- [Request] Reproduce, please, only the lines from the first line below to the line containing "material may help", inclusive.

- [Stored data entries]

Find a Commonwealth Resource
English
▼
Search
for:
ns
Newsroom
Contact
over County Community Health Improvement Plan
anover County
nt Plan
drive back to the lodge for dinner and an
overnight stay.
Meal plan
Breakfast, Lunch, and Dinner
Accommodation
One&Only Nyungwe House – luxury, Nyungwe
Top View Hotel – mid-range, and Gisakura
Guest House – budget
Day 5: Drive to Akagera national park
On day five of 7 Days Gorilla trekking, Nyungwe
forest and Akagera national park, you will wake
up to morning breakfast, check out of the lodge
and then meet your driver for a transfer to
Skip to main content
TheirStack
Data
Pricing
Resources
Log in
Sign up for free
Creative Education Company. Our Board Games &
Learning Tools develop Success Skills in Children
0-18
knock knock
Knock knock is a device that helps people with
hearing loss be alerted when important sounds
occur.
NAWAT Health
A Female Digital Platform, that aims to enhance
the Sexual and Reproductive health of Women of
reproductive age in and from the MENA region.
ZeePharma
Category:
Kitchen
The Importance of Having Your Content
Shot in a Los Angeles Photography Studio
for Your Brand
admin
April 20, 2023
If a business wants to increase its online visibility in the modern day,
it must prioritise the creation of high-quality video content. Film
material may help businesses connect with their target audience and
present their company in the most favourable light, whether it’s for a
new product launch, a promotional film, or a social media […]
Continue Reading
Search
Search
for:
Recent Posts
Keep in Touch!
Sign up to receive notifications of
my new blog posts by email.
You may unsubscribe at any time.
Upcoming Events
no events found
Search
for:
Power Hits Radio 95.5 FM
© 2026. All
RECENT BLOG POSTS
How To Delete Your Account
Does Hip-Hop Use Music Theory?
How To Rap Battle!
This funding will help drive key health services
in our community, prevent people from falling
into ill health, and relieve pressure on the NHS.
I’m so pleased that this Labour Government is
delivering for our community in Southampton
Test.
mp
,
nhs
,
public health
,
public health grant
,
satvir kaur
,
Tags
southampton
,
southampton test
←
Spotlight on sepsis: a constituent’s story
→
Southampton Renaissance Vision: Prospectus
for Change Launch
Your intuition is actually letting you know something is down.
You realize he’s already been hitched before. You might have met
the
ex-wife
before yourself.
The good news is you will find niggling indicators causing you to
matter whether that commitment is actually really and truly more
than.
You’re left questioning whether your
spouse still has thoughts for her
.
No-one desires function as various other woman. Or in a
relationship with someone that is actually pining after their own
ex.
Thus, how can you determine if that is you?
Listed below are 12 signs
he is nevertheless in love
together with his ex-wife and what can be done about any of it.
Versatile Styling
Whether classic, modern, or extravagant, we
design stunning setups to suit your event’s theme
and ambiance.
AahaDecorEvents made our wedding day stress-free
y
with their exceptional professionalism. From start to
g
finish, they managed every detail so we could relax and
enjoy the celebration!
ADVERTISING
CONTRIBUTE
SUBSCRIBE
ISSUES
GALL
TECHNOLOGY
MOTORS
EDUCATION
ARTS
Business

- [Solution to the problem]
Find a Commonwealth Resource
English
▼
Search
for:
ns
Newsroom
Contact
over County Community Health Improvement Plan
anover County
nt Plan
drive back to the lodge for dinner and an
overnight stay.
Meal plan
Breakfast, Lunch, and Dinner
Accommodation
One&Only Nyungwe House – luxury, Nyungwe
Top View Hotel – mid-range, and Gisakura
Guest House – budget
Day 5: Drive to Akagera national park
On day five of 7 Days Gorilla trekking, Nyungwe
forest and Akagera national park, you will wake
up to morning breakfast, check out of the lodge
and then meet your driver for a transfer to
Skip to main content
TheirStack
Data
Pricing
Resources
Log in
Sign up for free
Creative Education Company. Our Board Games &
Learning Tools develop Success Skills in Children
0-18
knock knock
Knock knock is a device that helps people with
hearing loss be alerted when important sounds
occur.
NAWAT Health
A Female Digital Platform, that aims to enhance
the Sexual and Reproductive health of Women of
reproductive age in and from the MENA region.
ZeePharma
Category:
Kitchen
The Importance of Having Your Content
Shot in a Los Angeles Photography Studio
for Your Brand
admin
April 20, 2023
If a business wants to increase its online visibility in the modern day,
it must prioritise the creation of high-quality video content. Film
material may help businesses connect with their target audience and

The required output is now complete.